Twice in the last eight months former Mayor Bill de Blasio has publicly flirted with a run for office, first openly talking about his desire to be elected governor and then launching a run for Congress.
Twice he’s bowed out after just a few weeks.
Some might see that as a political debacle, but between those two failed candidacies, de Blasio has succeeded in raising a bundle of cash with nearly $700,000 that he gets to keep.
What he will do with all that money depends on a complicated and murky set of campaign finance rules and regulations.

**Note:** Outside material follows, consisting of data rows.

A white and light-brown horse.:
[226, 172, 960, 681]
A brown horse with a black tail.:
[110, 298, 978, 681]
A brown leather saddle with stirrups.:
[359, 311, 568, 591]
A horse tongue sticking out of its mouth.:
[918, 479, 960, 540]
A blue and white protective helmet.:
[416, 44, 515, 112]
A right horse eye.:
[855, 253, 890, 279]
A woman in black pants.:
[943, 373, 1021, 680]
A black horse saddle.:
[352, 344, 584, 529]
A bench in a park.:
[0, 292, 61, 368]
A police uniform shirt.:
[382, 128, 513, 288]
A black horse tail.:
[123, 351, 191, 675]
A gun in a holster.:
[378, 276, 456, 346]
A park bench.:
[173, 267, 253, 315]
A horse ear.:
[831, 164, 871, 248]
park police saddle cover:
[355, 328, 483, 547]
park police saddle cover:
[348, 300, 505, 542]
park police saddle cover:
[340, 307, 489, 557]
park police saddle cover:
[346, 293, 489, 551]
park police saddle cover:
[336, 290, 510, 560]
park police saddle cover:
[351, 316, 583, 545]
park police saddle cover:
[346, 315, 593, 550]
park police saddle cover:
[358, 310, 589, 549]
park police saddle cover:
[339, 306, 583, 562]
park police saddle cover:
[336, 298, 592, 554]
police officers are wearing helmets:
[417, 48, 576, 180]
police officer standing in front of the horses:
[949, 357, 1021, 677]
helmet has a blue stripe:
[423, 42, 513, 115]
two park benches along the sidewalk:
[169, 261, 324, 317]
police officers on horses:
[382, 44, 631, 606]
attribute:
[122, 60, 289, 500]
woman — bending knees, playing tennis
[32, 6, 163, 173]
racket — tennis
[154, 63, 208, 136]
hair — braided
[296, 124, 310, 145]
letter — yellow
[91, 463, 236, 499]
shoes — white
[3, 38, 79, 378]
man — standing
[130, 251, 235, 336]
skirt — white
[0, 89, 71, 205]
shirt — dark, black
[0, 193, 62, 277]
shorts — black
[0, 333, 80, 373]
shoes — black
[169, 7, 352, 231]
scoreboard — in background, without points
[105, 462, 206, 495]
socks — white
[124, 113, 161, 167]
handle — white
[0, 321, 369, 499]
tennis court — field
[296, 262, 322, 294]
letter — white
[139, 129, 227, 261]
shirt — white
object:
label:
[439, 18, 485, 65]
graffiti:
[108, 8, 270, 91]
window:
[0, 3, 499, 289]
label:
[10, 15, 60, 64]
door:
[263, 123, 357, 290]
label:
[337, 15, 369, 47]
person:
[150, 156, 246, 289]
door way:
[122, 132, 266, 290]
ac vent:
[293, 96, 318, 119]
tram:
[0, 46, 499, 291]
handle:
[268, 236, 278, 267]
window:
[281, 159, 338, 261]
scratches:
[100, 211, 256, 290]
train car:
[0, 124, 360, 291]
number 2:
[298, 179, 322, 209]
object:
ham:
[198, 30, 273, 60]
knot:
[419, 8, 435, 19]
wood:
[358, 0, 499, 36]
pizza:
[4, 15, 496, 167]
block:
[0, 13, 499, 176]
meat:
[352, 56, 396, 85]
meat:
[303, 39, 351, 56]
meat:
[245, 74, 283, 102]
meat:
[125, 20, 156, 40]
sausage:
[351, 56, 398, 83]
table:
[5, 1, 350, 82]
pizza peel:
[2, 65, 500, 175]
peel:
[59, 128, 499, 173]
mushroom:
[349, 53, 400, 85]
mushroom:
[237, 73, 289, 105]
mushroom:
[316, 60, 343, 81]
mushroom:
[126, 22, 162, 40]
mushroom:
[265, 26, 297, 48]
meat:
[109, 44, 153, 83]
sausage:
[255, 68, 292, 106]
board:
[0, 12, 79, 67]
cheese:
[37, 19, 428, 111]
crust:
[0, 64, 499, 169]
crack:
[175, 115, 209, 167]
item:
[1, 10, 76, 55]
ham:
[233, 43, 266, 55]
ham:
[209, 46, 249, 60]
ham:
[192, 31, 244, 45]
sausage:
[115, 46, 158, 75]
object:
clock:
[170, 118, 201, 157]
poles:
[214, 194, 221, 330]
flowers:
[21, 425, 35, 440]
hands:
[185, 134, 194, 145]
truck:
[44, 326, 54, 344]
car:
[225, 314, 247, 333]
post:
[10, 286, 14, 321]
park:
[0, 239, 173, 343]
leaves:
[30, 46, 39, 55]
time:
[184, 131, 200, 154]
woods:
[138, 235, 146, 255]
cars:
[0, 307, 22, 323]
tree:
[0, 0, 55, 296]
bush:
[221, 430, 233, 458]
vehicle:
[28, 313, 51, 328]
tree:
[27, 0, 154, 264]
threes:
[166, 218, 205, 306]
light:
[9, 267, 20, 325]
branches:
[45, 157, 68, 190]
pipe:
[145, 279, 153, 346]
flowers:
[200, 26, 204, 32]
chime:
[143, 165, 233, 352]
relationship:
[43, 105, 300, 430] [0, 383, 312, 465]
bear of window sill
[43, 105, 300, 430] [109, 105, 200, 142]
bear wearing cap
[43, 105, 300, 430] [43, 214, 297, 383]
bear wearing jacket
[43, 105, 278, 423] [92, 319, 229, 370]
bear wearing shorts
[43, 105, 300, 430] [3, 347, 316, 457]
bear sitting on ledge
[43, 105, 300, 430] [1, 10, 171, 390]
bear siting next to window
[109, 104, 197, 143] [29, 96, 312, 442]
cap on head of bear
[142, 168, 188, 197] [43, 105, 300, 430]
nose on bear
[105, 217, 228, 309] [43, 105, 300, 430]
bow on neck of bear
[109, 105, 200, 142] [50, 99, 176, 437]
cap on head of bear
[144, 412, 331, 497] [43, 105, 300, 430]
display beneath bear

At last count, de Blasio still owes $425,000 to a lobbyist law firm that represented him when he was the mayor and the Manhattan U.S. attorney and Manhattan district attorney investigated allegations of pay-to-play.
And the city Department of Investigation found he owes another $320,000 to the taxpayers for using an NYPD detail during his ill-fated run for the White House in 2020.
As of Friday, he still had just under $245,000 in his gubernatorial exploratory committee, New Yorkers for a Fair Future, and $450,000 in his congressional campaign. Some of that money came from donors who featured prominently in de Blasio’s past ethically challenged fundraising ventures, THE CITY reported this week.
“De Blasio spent less than 15% of the more-than $500,000 that he raised for his Congressional run, which itself strongly suggests that de Blasio has been using his purported Congressional run to build a war chest to use as a slush fund to pay off outstanding liabilities,” said Aaron Foldenauer, an election and campaign finance lawyer who ran his own long-shot campaign for mayor last year.
A basic question is do the donors know what he’s doing? And regardless of that, is it even legal. The answer to the latter is probably. Even if the FBI turned up a text message from De Blasio admitting that he’s running for office just to pad out a slush fund, I’m not sure if there’s actually a crime there. At least one that anyone is likely to prosecute. Politicians have ridiculous levels of discretion when it comes to how they use their campaign funds.
Is it illegal to fake a run for Congress? (Commenters are welcome to weigh in.)
Are the donors in on it? Now there may be a crime in that. But the question is what do they hope to gain from giving money to a guy with less political future than Chester A. Arthur and Martin Van Buren combined?
At least after this, no one may be willing to write a big check to a De Blasio bid for higher office. But stupidity isn’t a crime.